New National Poll Reveals Serious Liabilities for Hillary

News & Politics

A new national poll should cause supporters of Hillary Clinton to be very concerned about the popularity of her ideas and her ability to win the presidency. The poll was completed Jan. 20-21, 2015 by Public Policy Polling.

Hillary long has promoted the interests of Wall Street, as did Bill, and Bill’s presidency delivered big-time for them, deregulating banks, deregulating the telecom industry and passing NAFTA. Those gifts to the financial industry have brought the Clintons and the Clinton Foundation millions from Wall Street, but this may come at a serious price to Mrs. Clinton.

When voters are asked whether her past support of deregulation of the big banks would make them more or less likely to vote for her, 19% say More Likely and 49% say Less Likely. Hillary has defended bonuses for bank managers in the bailed-out banks and when asked if they would be more or less likely to support a candidate who supported bank bonuses, 13% say More Likely and 57% say Less Likely.  When told that Hillary has accepted speaking fees up to $200,000 per speech from Wall Street banks and has failed to demand accountability from banks for the 2008 financial collapse, 14% say they’d be More Likely to support such a candidate and 57% say Less Likely.  When asked if they would be more or less likely to support a candidate for President who had supported NAFTA, as did the Clintons, 21% say More Likely and 51% say Less Likely.  When asked if they would be more or less likely to support a candidate who supports loaning money to college students at the same low interest rates the U.S. loans money to banks, as Elizabeth Warren has, or a candidate like Hillary who has remained silent on this issue, 58% support low interest rates for students and 24% favor a candidate who has stayed silent about this.

Other subjects polled almost as badly for Mrs. Clinton. When asked if it’s a good thing to keep electing presidents from the same family, 20% say it is a good thing and 46% say it’s better to have a fresher face in the White House. When asked if Hillary Clinton should be a candidate for the Democratic Presidential nomination in 2016, 37% say Yes and 43% say no. When asked, “Some people say Hillary Clinton is a strong leader with a lot of great experience, and that she would bring the right balance of views to the Presidency, while others think she is too beholden to special interests like Wall Street and defense contractors,” 36% say she would bring the right balance of views to the Presidency, while 48% say “Clinton is too beholden to wealthy special interests.” When asked if Hillary as the Democratic candidate for President would make them more or less likely to support Democratic candidates for other offices, only 25% say More Likely and 40% say Less Likely. 

I don’t recall ever seeing a poll showing that a presidential candidate would drag the ticket down by 15 points and I certainly hope all Democratic office holders who will be running for re-election in 2016 and donors who are working to take back the Senate and House from Republican control pay attention to that finding.

By contrast, Elizabeth Warren’s positions on these important economic issues polled extremely well with voters.
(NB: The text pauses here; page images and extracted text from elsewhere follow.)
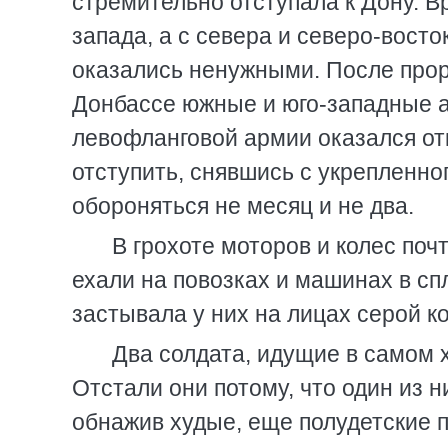
стремительно отступала к Дону. Вр
запада, а с севера и северо-восто
оказались ненужными. После про
Донбассе южные и юго-западные ар
левофланговой армии оказался от
отступить, снявшись с укрепленно
обороняться не месяц и не два.
В грохоте моторов и колес по
ехали на повозках и машинах в сп
застывала у них на лицах серой к
Два солдата, идущие в самом 
Отстали они потому, что один из ни
обнажив худые, еще полудетские п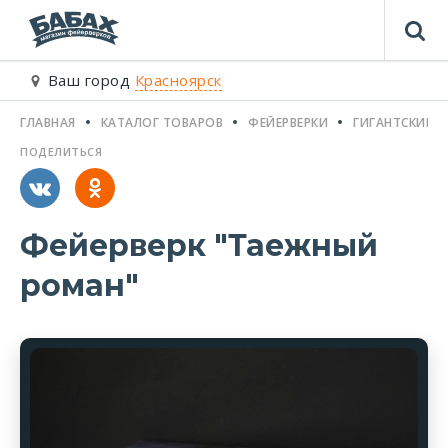
Ваш город
Красноярск
ГЛАВНАЯ
КАТАЛОГ ТОВАРОВ
ФЕЙЕРВЕРКИ
ГИГАНТСКИЕ Ф
ПОДЕЛИТЬСЯ
Фейерверк "Таежный
роман"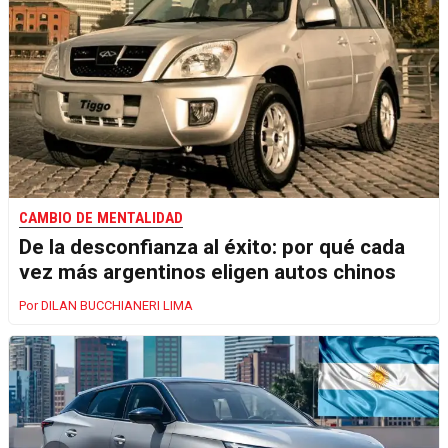
CAMBIO DE MENTALIDAD
De la desconfianza al éxito: por qué cada
vez más argentinos eligen autos chinos
DILAN BUCCHIANERI LIMA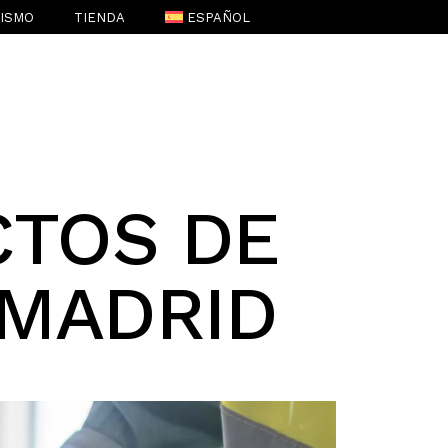
RISMO
TIENDA
ESPAÑOL
ENGLISH
(
INGLÉS
)
CTOS DE
 MADRID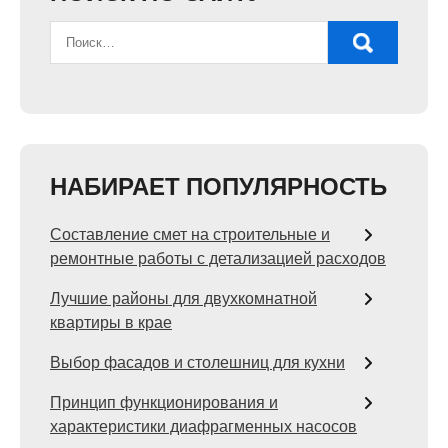
НАБИРАЕТ ПОПУЛЯРНОСТЬ
Составление смет на строительные и
ремонтные работы с детализацией расходов
Лучшие районы для двухкомнатной
квартиры в крае
Выбор фасадов и столешниц для кухни
Принцип функционирования и
характеристики диафрагменных насосов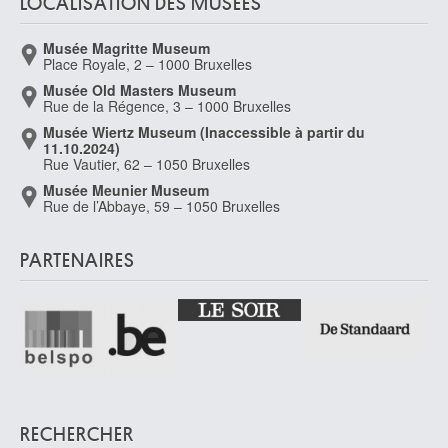
Musée Magritte Museum
Ardooie 1868 - Ixelles / Bruxelles 1908
Place Royale, 2 – 1000 Bruxelles
Bonifazio Veronese
Musée Old Masters Museum
Vérone (Italie) 1487 - Venise (Italie) 1553
Rue de la Régence, 3 – 1000 Bruxelles
Bonnard Pierre
Musée Wiertz Museum (Inaccessible à partir du
11.10.2024)
Fontenay-aux-Roses, Hauts-de-Seine (France) 1867 - Le Cannet, Alpes-
Rue Vautier, 62 – 1050 Bruxelles
Maritimes (France) 1947
Musée Meunier Museum
Bonnecroy Jan Baptist
Rue de l’Abbaye, 59 – 1050 Bruxelles
Anvers 1618 - Bruxelles 1676
Bonnecroy Jan Baptist [LOANed Artworks]
PARTENAIRES
Anvers 1618 - Bruxelles 1676
Bonnet Anne
Bruxelles 1908 - 1960
Bonnetain Armand
Bruxelles 1883 - 1973
Borden William-Ross
Encino / Los Angeles, Californie (Etats-Unis) 1951
RECHERCHER
Bos Dirk
Barneveld (Pays-Bas) 1890 - Leidschendam (Pays-Bas) 1976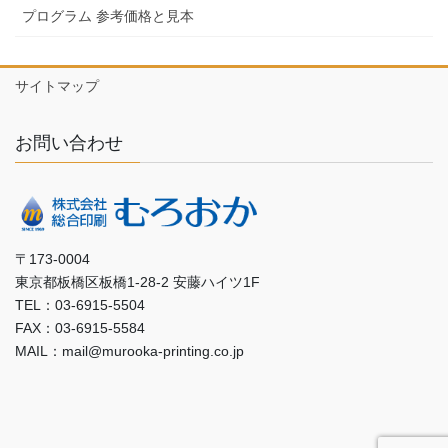
プログラム 参考価格と見本
サイトマップ
お問い合わせ
〒173-0004
東京都板橋区板橋1-28-2 安藤ハイツ1F
TEL：03-6915-5504
FAX：03-6915-5584
MAIL：mail@murooka-printing.co.jp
When asked, “U.S. Senator Elizabeth Warren has said that special interests like Wall Street have rigged the system in their favor, while working and middle class wages have stagnated,” 49% say they would be More Likely to support a candidate “who wanted to bring the big banks under control,” while only 23% disagreed.  When asked if they would be more or less likely to support a candidate who has criticized bank bonuses, as had Elizabeth Warren, 54% say More Likely and 20% say Less Likely.  When asked if they would be more or less likely to support a candidate for President, like Elizabeth Warren, who thinks Wall Street should be held accountable for the financial speculation, which contributed to the collapse of the economy, 59% say More Likely and only 16% say Less Likely.

With the collapse of the middle class, the American public increasingly is turning populist, but Hillary Clinton is still preaching 1990s values and economic policies, which are not likely to play well in 2016. If she tries to change stripes now, she risks the most fatal of all political afflictions: Inauthenticity.

In match-ups with possible Republican candidates, polls by Quinnipiac, Bloomberg, Fox News and the Des Moines Register have found Hillary even or slightly behind Republicans. The PPP poll finds her slightly ahead, but polls at this early stage often reflect name-recognition, more than voter commitment, which favors Clinton. In all these polls, Hillary registers very high “unfavorables.” In the PPP poll, Clinton is viewed unfavorably by 48% of voters, which could be the highest unfavorable rating of anyone who has ever run for president in America.

recent poll by ABC/Washington Post found Clinton running double-digits ahead of Republicans. This poll did something no reputable poll should do at this early stage of a race: It counted “leaners,” not just voters committed to Hillary. Counting leaners is not predictive at such an early stage because it often reflects name-recognition, not commitment. This is an outlier poll, using outlier techniques and assumptions and the results are not confirmed by any other national presidential poll.

Republicans are lining up to run for president in 2016 because they know something most Democrats don’t know or don’t want to admit:  Hillary Clinton is a weak and vulnerable presidential candidate whose positions on issues do not resonate well with voters.